Silencio, miradas, risas.
—Un club necesita carné, tienes que pagar un valor mensual. Nosotros no somos eso. Somos un espacio que se piensa diferente a esa perspectiva mundial de que esto debe funcionar como un club —dice Sebastián Angarita.
—Es que si hablamos de la liberación de la planta —complementa Hernández— nosotros queremos quitarle ese peso del sistema basado en el dinero, en el comercio. Estos cultivos comunitarios nacen de esa intención: queremos tener nuestras flores, que sean accesibles, que sepamos cómo aprender desde ellas y que nos salga lo más gratis que posible.
—Esta es una dinámica basada en el cuidado de las personas que hacemos parte de esa red —Angarita recibe el porro, le da una calada y sigue—. Un cuidado colectivo. Aquí se dan clases de matemáticas para niños, abrimos otro tipo de espacios que son para usuarios y para no usuarios.
—Es que vea —dice Martínez, ya con el porro en la mano—, vivimos en un sistema capitalista que busca individualizarnos y fragmentarnos como sociedad. A ese sistema no le preocupa el otro, sino la transa: «dame el moño, yo te doy las lucas», y no le importa de dónde provenga la planta, ni de dónde provenga el dinero.
—Cuando decimos que la marihuana debería ser de acceso libre para la banda que está en la red, nos referimos a cómo nos unimos entre todos para mejorar nuestros consumos.
—¿Quién es la banda?
—Aquí no hay una invitación de —oiga, venga y llene un formulario y nosotros lo analizamos». Es más bien: «Venga, camelle, participe, trabaje con nosotros, hágale». Esto no es una vaina de extraños. Aquí también tenemos que construir vínculos. Aquí nos hemos dado la pela por nuestra salud mental, por cómo camellamos, por las relaciones que emergen dentro del proceso. Y, parce, son pelas duras porque la gente a veces solo piensa en lo material y no en lo afectivo o en lo relacional. Entonces, ¿quién es la banda? Pues el que se atreve a comprometerse, a camellar con el otro, a hacerse responsable. Esa es la banda. Quien construye, quien camella, quien conspira.

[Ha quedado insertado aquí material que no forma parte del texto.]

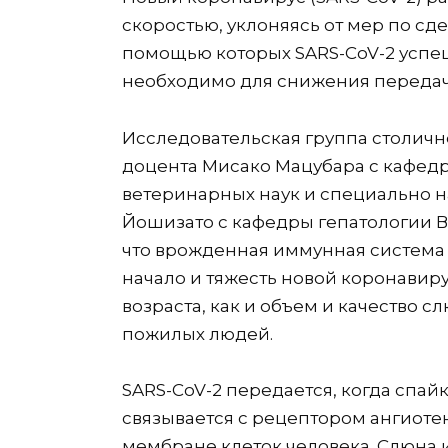
скоростью, уклоняясь от мер по с
помощью которых SARS-CoV-2 успеш
необходимо для снижения передачи
Исследовательская группа столичн
доцента Мисако Мацубара с кафе
ветеринарных наук и специально 
Йошизато с кафедры гепатологии
что врожденная иммунная система 
начало и тяжесть новой коронавиру
возраста, как и объем и качество 
пожилых людей.
SARS-CoV-2 передается, когда спай
связывается с рецептором ангиот
мембране клеток человека. Слюна 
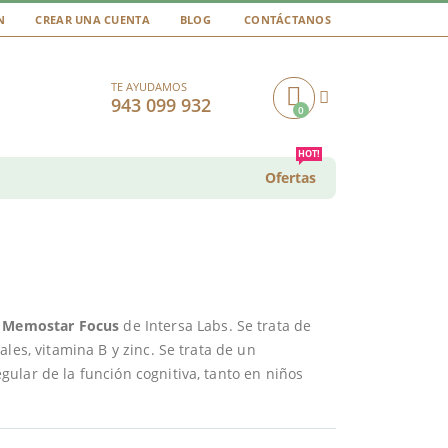
N
CREAR UNA CUENTA
BLOG
CONTÁCTANOS
TE AYUDAMOS
943 099 932
0
Cart
HOT!
Ofertas
s
Memostar Focus
de Intersa Labs. Se trata de
les, vitamina B y zinc. Se trata de un
ular de la función cognitiva, tanto en niños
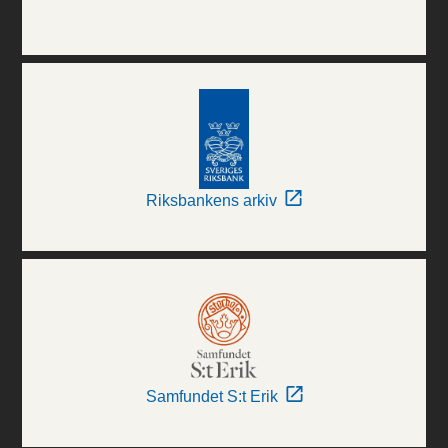
Riksbankens arkiv
Samfundet S:t Erik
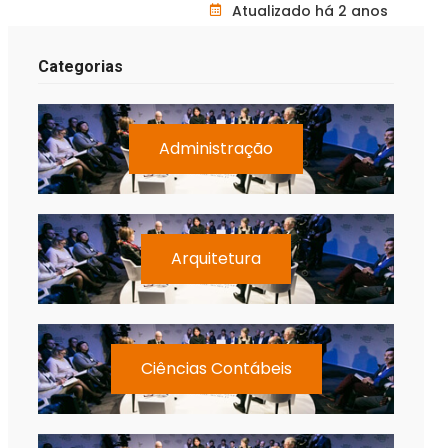
Atualizado há 2 anos
Categorias
Administração
Arquitetura
Ciências Contábeis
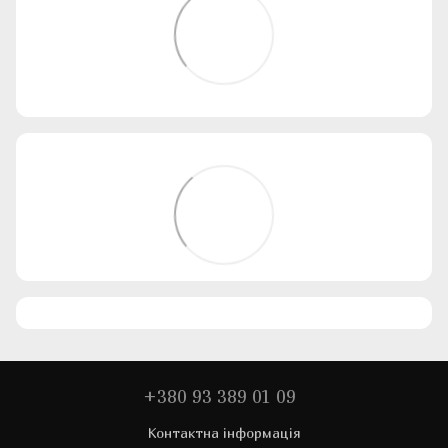
+380 93 389 01 09
Контактна інформація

La banda oscila entre doce y quince personas que hacen parte de esta red de auto abastecimiento.
—Esa es la banda —agrega Tello—. Todos estamos pendientes del cuidado de las plantas. Hay un qr que uno alimenta, en el que uno escribe qué hizo ese día, si las regó, si las limpió. Es un intento para que la sistematización sea juiciosa.
—Por eso no es una compra —dice Hernández—. Lo que recibes está medido por ese tiempo que le dedicas al espacio. Tu trabajo determina un porcentaje frente al valor de la flor.

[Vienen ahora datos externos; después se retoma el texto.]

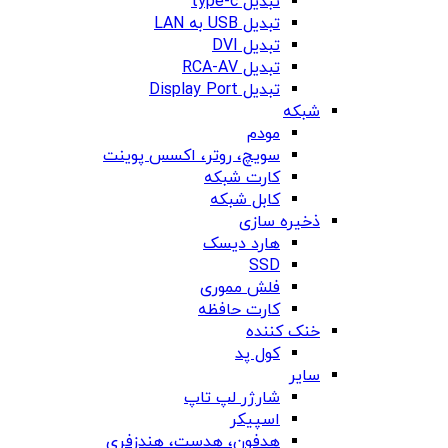
تبدیل type-c
تبدیل USB به LAN
تبدیل DVI
تبدیل RCA-AV
تبدیل Display Port
شبکه
مودم
سویچ، روتر، اکسس پوینت
کارت شبکه
کابل شبکه
ذخیره سازی
هارد دیسک
SSD
فلش مموری
کارت حافظه
خنک کننده
کول پد
سایر
شارژر لپ تاپ
اسپیکر
هدفون، هدست، هندزفری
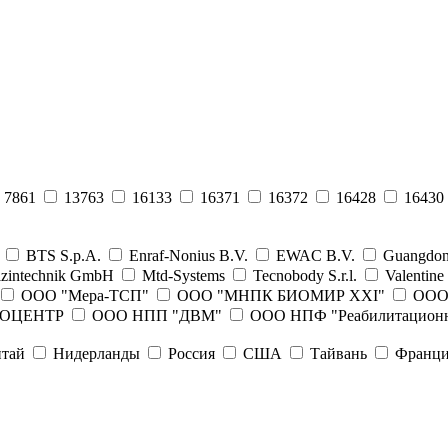
7861
13763
16133
16371
16372
16428
16430
BTS S.p.A.
Enraf-Nonius B.V.
EWAC B.V.
Guangdong
izintechnik GmbH
Mtd-Systems
Tecnobody S.r.l.
Valentine 
ООО "Мера-ТСП"
ООО "МНПК БИОМИР XXI"
ООО
АРОЦЕНТР
ООО НПП "ДВМ"
ООО НПФ "Реабилитационн
тай
Нидерланды
Россия
США
Тайвань
Франц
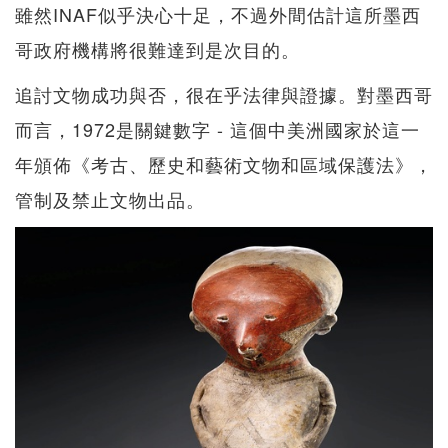
雖然INAF似乎決心十足，不過外間估計這所墨西
哥政府機構將很難達到是次目的。
追討文物成功與否，很在乎法律與證據。對墨西哥
而言，1972是關鍵數字 - 這個中美洲國家於這一
年頒佈《考古、歷史和藝術文物和區域保護法》，
管制及禁止文物出品。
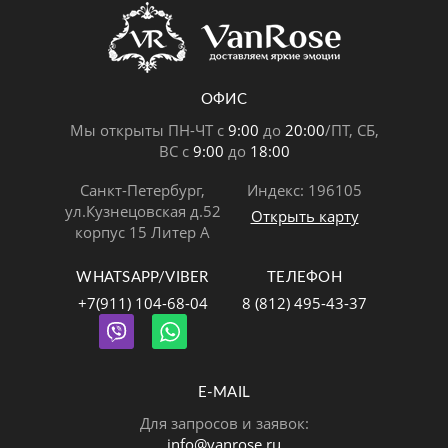
ОФИС
Мы открыты ПН-ЧТ с
9:00
до
20:00
/ПТ, СБ,
ВС с
9:00
до
18:00
Санкт-Петербург,
Индекс: 196105
ул.Кузнецовская д.52
Открыть карту
корпус 15 Литер А
WHATSAPP/VIBER
ТЕЛЕФОН
+7(911) 104-68-04
8 (812) 495-43-37
E-MAIL
Для запросов и заявок:
info@vanrose.ru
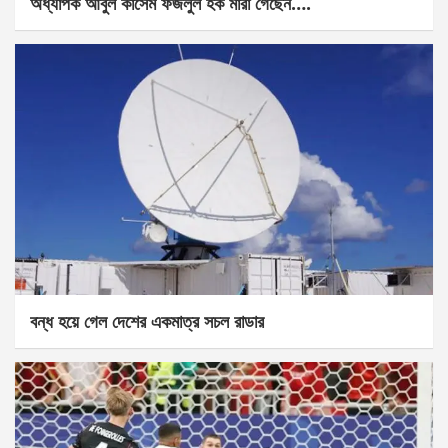
অধ্যাপক আবুল কাসেম ফজলুল হক মারা গেছেন….
বন্ধ হয়ে গেল দেশের একমাত্র সচল রাডার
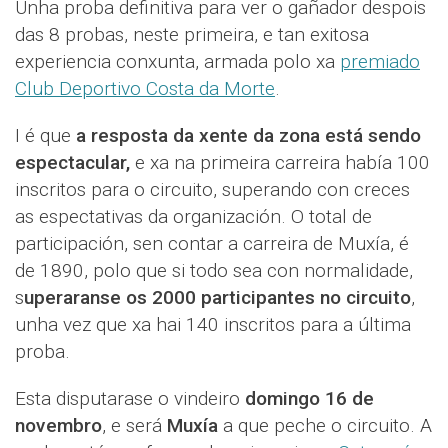
Unha proba definitiva para ver o gañador despois
das 8 probas, neste primeira, e tan exitosa
experiencia conxunta, armada polo xa
premiado
Club Deportivo Costa da Morte
.
I é que
a resposta da xente da zona está sendo
espectacular,
e xa na primeira carreira había 100
inscritos para o circuito, superando con creces
as espectativas da organización. O total de
participación, sen contar a carreira de Muxía, é
de 1890, polo que si todo sea con normalidade,
s
uperaranse os 2000 participantes no circuito
,
unha vez que xa hai 140 inscritos para a última
proba.
Esta disputarase o vindeiro
domingo 16 de
novembro
, e será
Muxía
a que peche o circuito. A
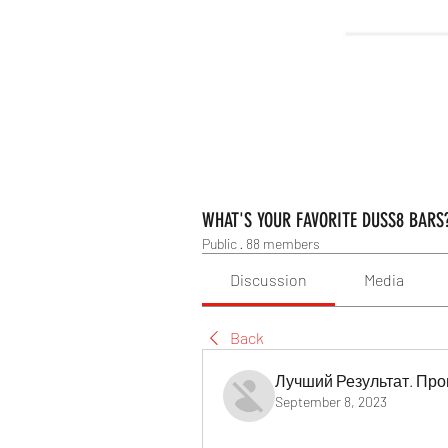
WHAT'S YOUR FAVORITE DUSS8 BARS
Public
·
88 members
Discussion
Media
Back
Лучший Результат. Про
September 8, 2023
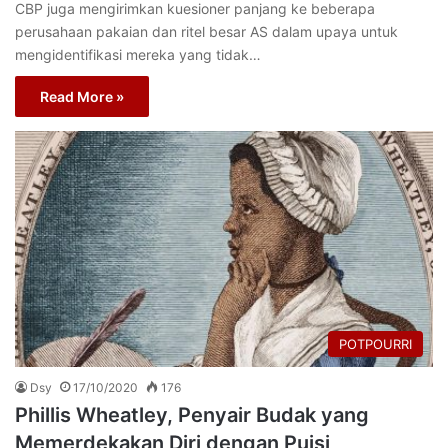
CBP juga mengirimkan kuesioner panjang ke beberapa
perusahaan pakaian dan ritel besar AS dalam upaya untuk
mengidentifikasi mereka yang tidak…
Read More »
POTPOURRI
Dsy
17/10/2020
176
Phillis Wheatley, Penyair Budak yang
Memerdekakan Diri dengan Puisi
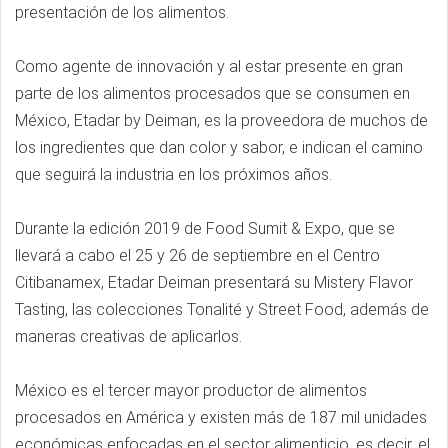
presentación de los alimentos.
Como agente de innovación y al estar presente en gran
parte de los alimentos procesados que se consumen en
México, Etadar by Deiman, es la proveedora de muchos de
los ingredientes que dan color y sabor, e indican el camino
que seguirá la industria en los próximos años.
Durante la edición 2019 de Food Sumit & Expo, que se
llevará a cabo el 25 y 26 de septiembre en el Centro
Citibanamex, Etadar Deiman presentará su Mistery Flavor
Tasting, las colecciones Tonalité y Street Food, además de
maneras creativas de aplicarlos.
México es el tercer mayor productor de alimentos
procesados en América y existen más de 187 mil unidades
económicas enfocadas en el sector alimenticio, es decir, el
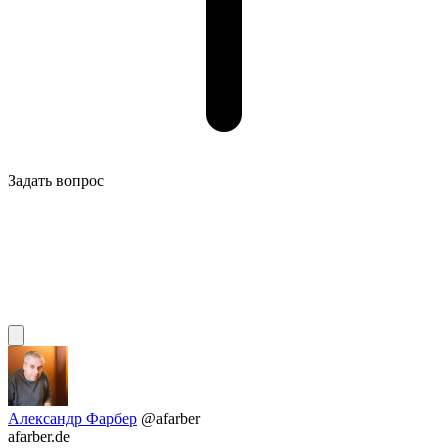
Задать вопрос
Александр Фарбер
@afarber
afarber.de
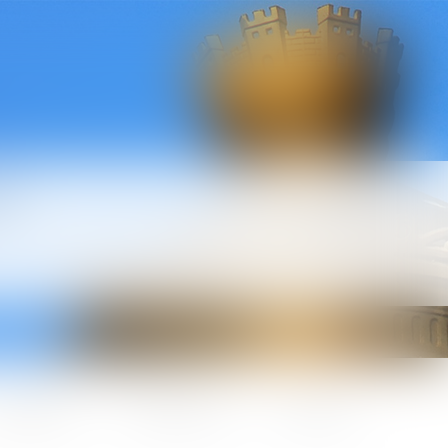
l
ctualités
Honoraires
Contact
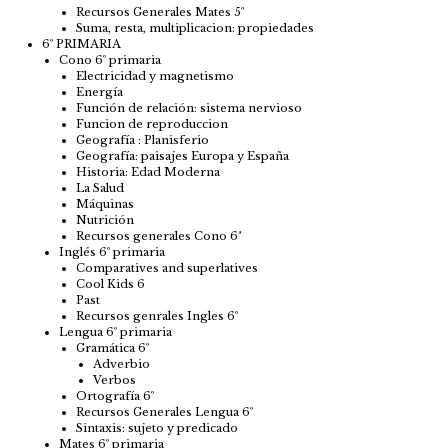
Recursos Generales Mates 5º
Suma, resta, multiplicacion: propiedades
6º PRIMARIA
Cono 6º primaria
Electricidad y magnetismo
Energía
Función de relación: sistema nervioso
Funcion de reproduccion
Geografía : Planisferio
Geografía: paisajes Europa y España
Historia: Edad Moderna
La Salud
Máquinas
Nutrición
Recursos generales Cono 6ª
Inglés 6º primaria
Comparatives and superlatives
Cool Kids 6
Past
Recursos genrales Ingles 6º
Lengua 6º primaria
Gramática 6º
Adverbio
Verbos
Ortografía 6º
Recursos Generales Lengua 6º
Sintaxis: sujeto y predicado
Mates 6º primaria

—El cuidado es un tema de privilegio. Si yo quiero fumar unas flores más sanas, pues me toca invertir trabajo y tiempo. Para que el cannabis sea más accesible a la banda, el camello es una forma de pago.
—Al final, estos modelos sacan a la gente de las redes del narcotráfico. ¿Ustedes lo ven así? ¿Es algo en lo que piensan?
Silencio.
—Uno no puede ir de frente contra la luca de la gente —dice Martínez—. Pensar que con nuestras acciones vamos a desmontar una olla es falso. Hay gente a la que no le gusta nuestro discurso, porque no les conviene. Hacer trabajo comunitario implica ser una ficha visible en el territorio. Y precisamente, cuando hacemos parte del territorio, ser frenteros con esas dinámicas es riesgoso. Exige cautela.

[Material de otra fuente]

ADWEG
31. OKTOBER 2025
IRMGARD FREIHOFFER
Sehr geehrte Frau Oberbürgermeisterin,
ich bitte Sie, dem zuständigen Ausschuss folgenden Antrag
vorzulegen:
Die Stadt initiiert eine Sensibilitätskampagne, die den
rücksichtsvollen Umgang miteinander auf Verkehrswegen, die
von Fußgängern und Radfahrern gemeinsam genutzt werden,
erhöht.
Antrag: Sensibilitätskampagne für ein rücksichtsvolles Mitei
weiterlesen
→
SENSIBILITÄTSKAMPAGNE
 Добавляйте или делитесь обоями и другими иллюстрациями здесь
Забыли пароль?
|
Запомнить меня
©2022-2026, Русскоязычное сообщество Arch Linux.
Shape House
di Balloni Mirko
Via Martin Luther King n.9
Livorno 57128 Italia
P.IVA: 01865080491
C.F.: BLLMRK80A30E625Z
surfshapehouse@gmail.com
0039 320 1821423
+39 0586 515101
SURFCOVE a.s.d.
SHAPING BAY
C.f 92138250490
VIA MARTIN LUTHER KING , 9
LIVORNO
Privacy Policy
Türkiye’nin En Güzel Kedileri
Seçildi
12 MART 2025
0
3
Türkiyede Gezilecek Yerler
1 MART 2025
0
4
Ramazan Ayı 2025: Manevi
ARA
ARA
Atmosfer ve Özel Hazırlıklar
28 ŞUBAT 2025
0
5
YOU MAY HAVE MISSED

—No es la misión —añade Tello—. Porque además es imposible entrar en una guerra contra el microtráfico. Yo creo que el autocultivo, más que ir en contra del narcotráfico, es una invitación al autocuidado y a la autonomía.
—¿Para ustedes qué ha significado el cannabis en sus vidas?
—La posibilidad de hacer realidad otros mundos —dice Hernández.
—No lo sé todavía —continúa Martínez. El cannabis ha traído cosas positivas, pero también ha marcado cosas negativas de mi vida. Es una intriga.